How to Find Compassion


Are you struggling to find compassion for someone in your life?  Do you ever look at a person and wonder why on earth they do the things they do? 

Welcome to being a human being. 

As we go through our lives we have experiences and acquire belief systems that we use to view the world.  We assume that the way we view the world is "true". We don't often question wether what we believe is optional or not.  We just believe it. 

This is true for everyone around us too.  People behave the way they do because of the way their experiences and belief systems have shaped them. 

We can't look at another person and understand their entire life experience and the thoughts in their brain that cause them to do what they do.  All we have is access to our own thoughts and experiences, so that's what we use to judge other people. 
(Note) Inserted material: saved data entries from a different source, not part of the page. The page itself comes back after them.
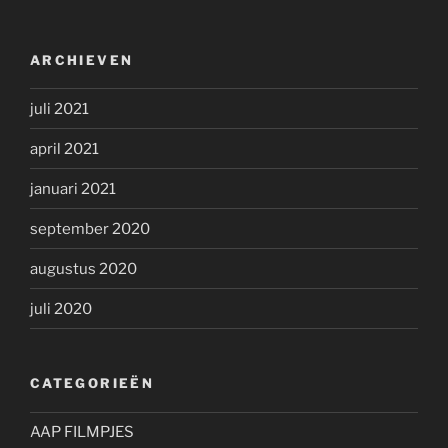
ARCHIEVEN
juli 2021
april 2021
januari 2021
september 2020
augustus 2020
juli 2020
CATEGORIEËN
AAP FILMPJES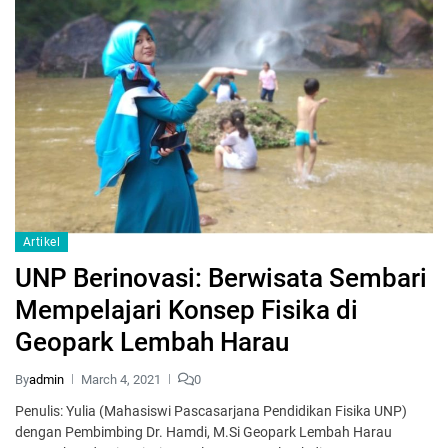
Artikel
UNP Berinovasi: Berwisata Sembari
Mempelajari Konsep Fisika di
Geopark Lembah Harau
By
admin
March 4, 2021
0
Penulis: Yulia (Mahasiswi Pascasarjana Pendidikan Fisika UNP)
dengan Pembimbing Dr. Hamdi, M.Si Geopark Lembah Harau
Whenever I am struggling to find compassion for another person, I try to imagine what they must believe in order to behave the way they do. 

When I hear of someone committing a violent act, I am repulsed and shocked.  I can't understand why anyone would do such a thing.  If I try to understand what that person must have to be thinking and feeling in order to do such a thing it gives me a little more clarity. 

In order for me to act violently I must need to believe that

the world is a dangerous place. 

Other people are out to get me. 

I have to protect myself in order to survive. 

Other people will hurt me if I don't hurt them first.

I must need to feel:

afraid

angry

powerless.

My experience hasn't taught me to believe or feel any of these things.  But if it did, I can see why I might hurt another person.  I feel sad that another person lives with a belief system that would allow them to hurt someone else.  It doesn't mean I have to accept violence, but understanding this makes me feel more compassion.

When we use our own thoughts, beliefs and experiences to measure another person's behavior we are using the wrong tool.  Just like you can't use a measuring tape to understand what an apple will taste like.  It's an external tool that can't tell us the nature of what is inside the apple. 

Whenever I'm struggling to love or understand someone, I find this question useful:

What would I have to think, believe and feel in order to do what they do?

It's difficult enough to understand other people, but most of us don't even understand ourselves very well.  Do you ever find yourself asking, why did I do that? Or why do I keep doing that when I don't want to? 

Our own belief systems are hidden to us because we see them as reality. We can't even articulate what they are because we believe them unquestioningly.  It's my job as a coach help you understand these things about yourself so you can make the changes you want to.

I help a limited number of people for free each week.  Mini sessions are super relaxed and so much fun because you'll come away with a new perspective.  Once you learn the tools I teach you, you'll never see the world the same way again! 

When you can learn to understand and have compassion for yourself, it will be much easier to do it for other people.